> **What you have to do**
The pictures are to be omitted when the entries are reproduced exactly.

##### Data for this task

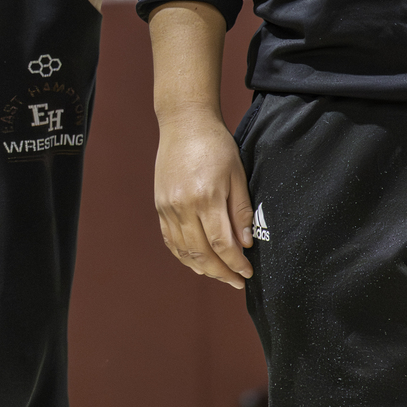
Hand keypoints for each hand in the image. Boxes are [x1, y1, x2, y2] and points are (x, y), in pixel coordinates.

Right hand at [153, 109, 252, 289]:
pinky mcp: (160, 206)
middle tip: (236, 282)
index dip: (235, 263)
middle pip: (201, 253)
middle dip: (221, 272)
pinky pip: (170, 240)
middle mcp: (183, 206)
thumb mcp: (237, 175)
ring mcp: (168, 207)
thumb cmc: (216, 145)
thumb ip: (240, 211)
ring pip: (183, 251)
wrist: (184, 124)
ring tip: (219, 275)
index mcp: (206, 198)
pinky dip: (183, 255)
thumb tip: (245, 244)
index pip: (221, 244)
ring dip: (202, 268)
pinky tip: (196, 261)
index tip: (247, 273)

##########

> **Exercise solution**
Hand keypoints for each hand in the image. Boxes are [x1, y1, x2, y2] and points are (x, y), in pixel coordinates.

Right hand at [153, 109, 252, 289]:
pinky mcp: (160, 206)
middle tip: (236, 282)
index dip: (235, 263)
middle pip: (201, 253)
middle dip: (221, 272)
pinky pip: (170, 240)
middle mcp: (183, 206)
thumb mcp: (237, 175)
ring mcp: (168, 207)
thumb cmc: (216, 145)
thumb ip: (240, 211)
ring pip: (183, 251)
wrist: (184, 124)
ring tip: (219, 275)
index mcp: (206, 198)
pinky dip: (183, 255)
thumb tip: (245, 244)
index pip: (221, 244)
ring dip: (202, 268)
pinky tip: (196, 261)
index tip: (247, 273)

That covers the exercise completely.